The TV show The Simpsons is a modern example of Horatian satire. It uses wit to make fun of the foibles of politicians and celebrities, as well as institutions such as school and church, such as when the First Church of Springfield's marquee sign reads 'Private Wedding, Please Worship Elsewhere.'

Juvenalian Satire

Juvenalian satire is also named for a Roman satirist, Juvenal, and is distinguished from Horatian satire by its more abrasive tone. While Horatian satirists want to gently call out folly and stupidity, Juvenalian satirists want to very pointedly call attention to evils in the world and shake their reader into action. While Juvenalian satire can sometimes still be funny, it is usually a darker humor, and much Juvenalian satire is not funny at all.

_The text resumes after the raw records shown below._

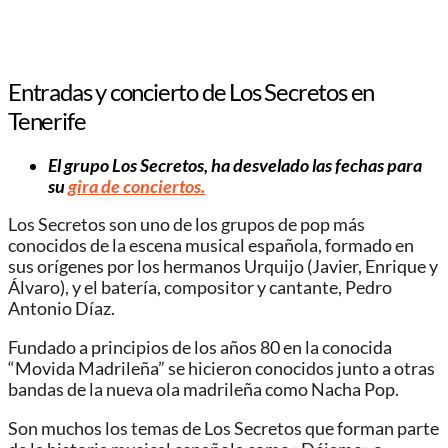
Entradas y concierto de Los Secretos en
Tenerife
El grupo Los Secretos, ha desvelado las fechas para
su
gira de conciertos.
Los Secretos son uno de los grupos de pop más
conocidos de la escena musical española, formado en
sus orígenes por los hermanos Urquijo (Javier, Enrique y
Álvaro), y el batería, compositor y cantante, Pedro
Antonio Díaz.
Fundado a principios de los años 80 en la conocida
“Movida Madrileña” se hicieron conocidos junto a otras
bandas de la nueva ola madrileña como Nacha Pop.
Son muchos los temas de Los Secretos que forman parte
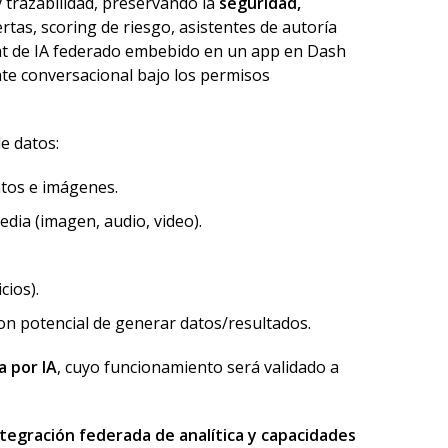
 trazabilidad, preservando la
seguridad,
lertas, scoring de riesgo, asistentes de autoría
hat de IA federado embebido en un app en Dash
nte conversacional bajo los permisos
e datos:
tos e imágenes.
dia (imagen, audio, video).
cios).
on potencial de generar datos/resultados.
a por IA
, cuyo funcionamiento será validado a
ntegración federada de analítica y capacidades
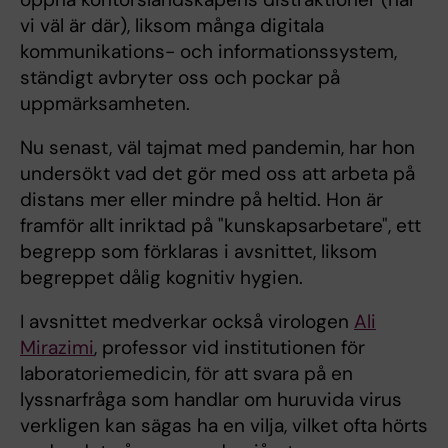
vi väl är där), liksom många digitala
kommunikations- och informationssystem,
ständigt avbryter oss och pockar på
uppmärksamheten.
Nu senast, väl tajmat med pandemin, har hon
undersökt vad det gör med oss att arbeta på
distans mer eller mindre på heltid. Hon är
framför allt inriktad på "kunskapsarbetare", ett
begrepp som förklaras i avsnittet, liksom
begreppet dålig kognitiv hygien.
I avsnittet medverkar också virologen
Ali
Mirazimi
, professor vid institutionen för
laboratoriemedicin, för att svara på en
lyssnarfråga som handlar om huruvida virus
verkligen kan sägas ha en vilja, vilket ofta hörts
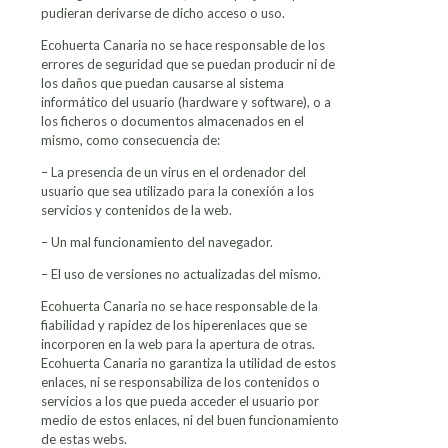
pudieran derivarse de dicho acceso o uso.
Ecohuerta Canaria no se hace responsable de los
errores de seguridad que se puedan producir ni de
los daños que puedan causarse al sistema
informático del usuario (hardware y software), o a
los ficheros o documentos almacenados en el
mismo, como consecuencia de:
– La presencia de un virus en el ordenador del
usuario que sea utilizado para la conexión a los
servicios y contenidos de la web.
– Un mal funcionamiento del navegador.
– El uso de versiones no actualizadas del mismo.
Ecohuerta Canaria no se hace responsable de la
fiabilidad y rapidez de los hiperenlaces que se
incorporen en la web para la apertura de otras.
Ecohuerta Canaria no garantiza la utilidad de estos
enlaces, ni se responsabiliza de los contenidos o
servicios a los que pueda acceder el usuario por
medio de estos enlaces, ni del buen funcionamiento
de estas webs.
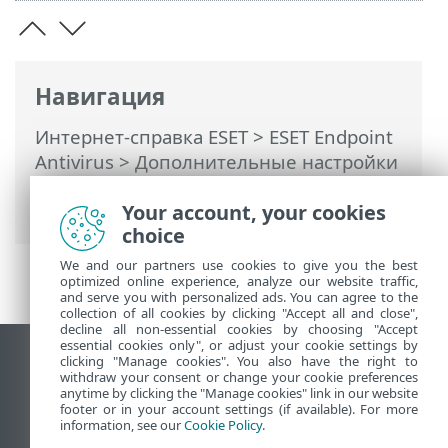
Навигация
Интернет-справка ESET
>
ESET Endpoint
Antivirus
>
Дополнительные настройки
>
Защита
> Защита файловой системы
Your account, your cookies
в режиме реального времени
choice
We and our partners use cookies to give you the best
optimized online experience, analyze our website traffic,
and serve you with personalized ads. You can agree to the
collection of all cookies by clicking "Accept all and close",
decline all non-essential cookies by choosing "Accept
essential cookies only", or adjust your cookie settings by
clicking "Manage cookies". You also have the right to
Использовать сайт для ПК
withdraw your consent or change your cookie preferences
End of Life
anytime by clicking the "Manage cookies" link in our website
footer or in your account settings (if available). For more
База знаний ESET
information, see our
Cookie Policy
.
Форум ESET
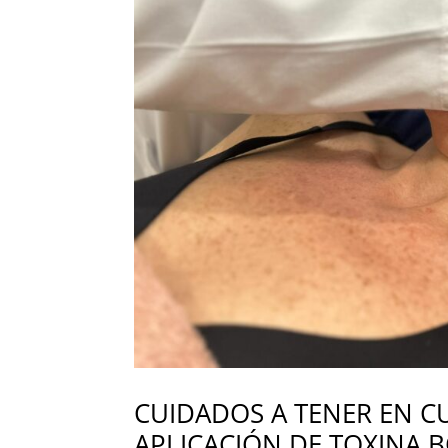
CUIDADOS A TENER EN C
APLICACIÓN DE TOXINA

Perhaps the most famous example of Juvenalian satire is Jonathan Swift's 'A Modest Proposal.' The essay suggests that England solve the problems of poverty and lack of food by taking the children of poor Irish people and using them as food. The proposal is supposed to shock and disgust the reader, but by the end of the essay, the reader is meant to ask himself if the proposal is any more savage than letting children die in the street. The essay is darkly funny at times, such as when Swift discusses different preparation techniques for the children, but is meant to also be shocking and horrifying.

Twain's Horatian Satire

Much of Mark Twain's most popular work uses the gentle mockery of Horatian satire. For example, The Innocents Abroad, the bestselling book of Twain's lifetime, is a perfect example of Horatian satire. The book is a nonfiction telling of Twain's travels to Europe and the Holy Land. It mocks the ways these countries attempt to package and sell their history for the enjoyment of tourists like Twain. Twain uses the contrast between his frequently boring and frustrating trip and the grandiose descriptions in other popular travel writing of the time to much humorous effect.

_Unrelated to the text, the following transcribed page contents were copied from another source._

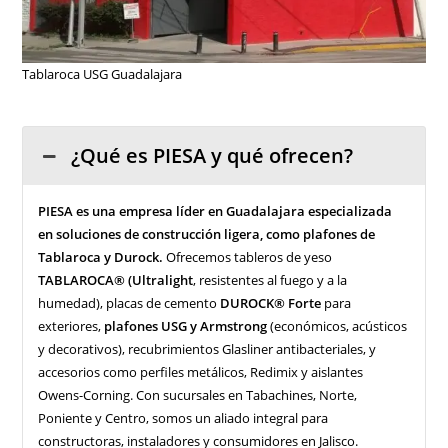
Tablaroca USG Guadalajara
¿Qué es PIESA y qué ofrecen?
PIESA es una empresa líder en Guadalajara especializada
en soluciones de construcción ligera, como plafones de
Tablaroca y Durock.
Ofrecemos tableros de yeso
TABLAROCA® (Ultralight
, resistentes al fuego y a la
humedad), placas de cemento
DUROCK® Forte
para
exteriores,
plafones USG y Armstrong
(económicos, acústicos
y decorativos), recubrimientos Glasliner antibacteriales, y
accesorios como perfiles metálicos, Redimix y aislantes
Owens-Corning. Con sucursales en Tabachines, Norte,
Poniente y Centro, somos un aliado integral para
constructoras, instaladores y consumidores en Jalisco.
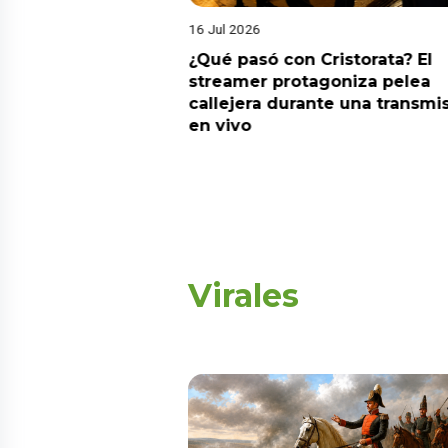
 Jul 2026
06 Jul 2026
Qué pasó con Cristorata? El
¡Inesperado! Da
treamer protagoniza pelea
apuesta por la g
allejera durante una transmisión
peruana con una 
n vivo
Nueva York
Virales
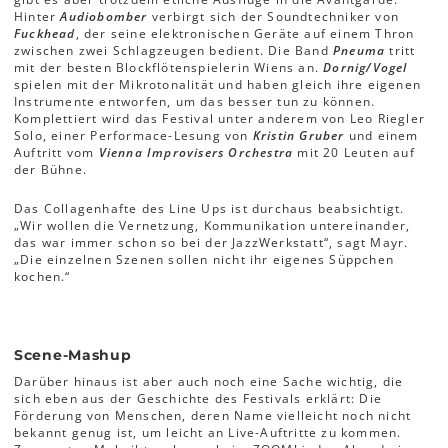
Hinter
Audiobomber
verbirgt sich der Soundtechniker von
Fuckhead
, der seine elektronischen Geräte auf einem Thron
zwischen zwei Schlagzeugen bedient. Die Band
Pneuma
tritt
mit der besten Blockflötenspielerin Wiens an.
Dornig/Vogel
spielen mit der Mikrotonalität und haben gleich ihre eigenen
Instrumente entworfen, um das besser tun zu können.
Komplettiert wird das Festival unter anderem von Leo Riegler
Solo, einer Performace-Lesung von
Kristin Gruber
und einem
Auftritt vom
Vienna Improvisers Orchestra
mit 20 Leuten auf
der Bühne.
Das Collagenhafte des Line Ups ist durchaus beabsichtigt.
„Wir wollen die Vernetzung, Kommunikation untereinander,
das war immer schon so bei der JazzWerkstatt“, sagt Mayr.
„Die einzelnen Szenen sollen nicht ihr eigenes Süppchen
kochen.“
Scene-Mashup
Darüber hinaus ist aber auch noch eine Sache wichtig, die
sich eben aus der Geschichte des Festivals erklärt: Die
Förderung von Menschen, deren Name vielleicht noch nicht
bekannt genug ist, um leicht an Live-Auftritte zu kommen.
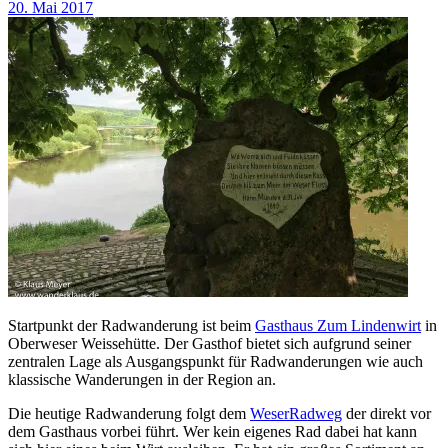
20. Mai 2017
Startpunkt der Radwanderung ist beim
Gasthaus Zum Lindenwirt
in
Oberweser Weissehütte. Der Gasthof bietet sich aufgrund seiner
zentralen Lage als Ausgangspunkt für Radwanderungen wie auch
klassische Wanderungen in der Region an.
Die heutige Radwanderung folgt dem
WeserRadweg
der direkt vor
dem Gasthaus vorbei führt. Wer kein eigenes Rad dabei hat kann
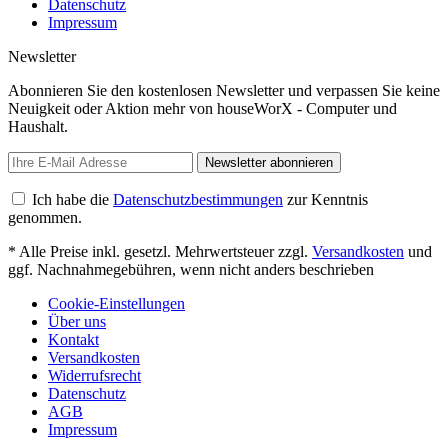
Datenschutz
Impressum
Newsletter
Abonnieren Sie den kostenlosen Newsletter und verpassen Sie keine
Neuigkeit oder Aktion mehr von houseWorX - Computer und
Haushalt.
Newsletter abonnieren
Ich habe die
Datenschutzbestimmungen
zur Kenntnis
genommen.
* Alle Preise inkl. gesetzl. Mehrwertsteuer zzgl.
Versandkosten
und
ggf. Nachnahmegebühren, wenn nicht anders beschrieben
Cookie-Einstellungen
Über uns
Kontakt
Versandkosten
Widerrufsrecht
Datenschutz
AGB
Impressum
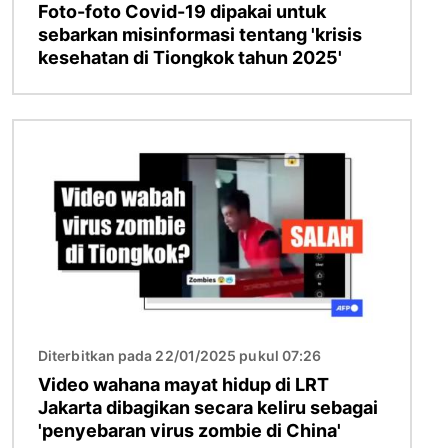
Foto-foto Covid-19 dipakai untuk
sebarkan misinformasi tentang 'krisis
kesehatan di Tiongkok tahun 2025'
Gambar
Diterbitkan pada 22/01/2025 pukul 07:26
Video wahana mayat hidup di LRT
Jakarta dibagikan secara keliru sebagai
'penyebaran virus zombie di China'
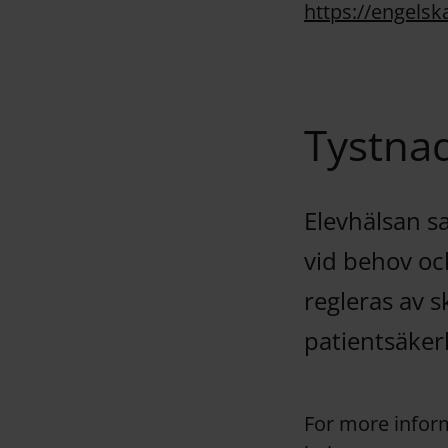
https://engelska
Tystnad
Elevhälsan s
vid behov oc
regleras av s
patientsäker
For more inform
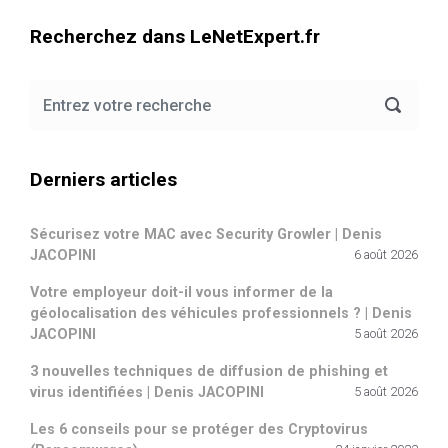
Recherchez dans LeNetExpert.fr
Derniers articles
Sécurisez votre MAC avec Security Growler | Denis
JACOPINI
6 août 2026
Votre employeur doit-il vous informer de la
géolocalisation des véhicules professionnels ? | Denis
JACOPINI
5 août 2026
3 nouvelles techniques de diffusion de phishing et
virus identifiées | Denis JACOPINI
5 août 2026
Les 6 conseils pour se protéger des Cryptovirus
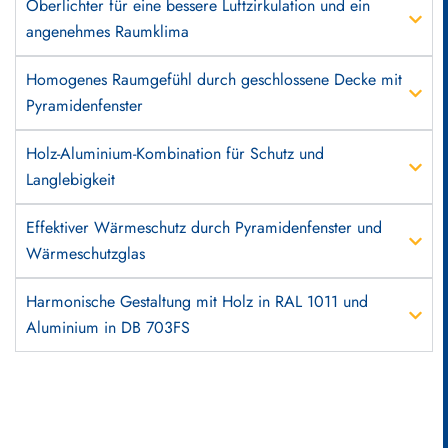
Oberlichter für eine bessere Luftzirkulation und ein
angenehmes Raumklima
Homogenes Raumgefühl durch geschlossene Decke mit
Pyramidenfenster
Holz-Aluminium-Kombination für Schutz und
Langlebigkeit
Effektiver Wärmeschutz durch Pyramidenfenster und
Wärmeschutzglas
Harmonische Gestaltung mit Holz in RAL 1011 und
Aluminium in DB 703FS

Twain's most famous book, and most famous use of satire, The Adventures of Huckleberry Finn, is another great example of Horatian satire. Twain uses the innocence and of his young hero and narrator, Huck, to point out the hypocrisies of the adult world. Huck doesn't understand why, for example, he will go to hell for helping the escaped slave Jim and chalks it up to his lack of education, while the reader understands that Huck is the one who is actually thinking right about the issue.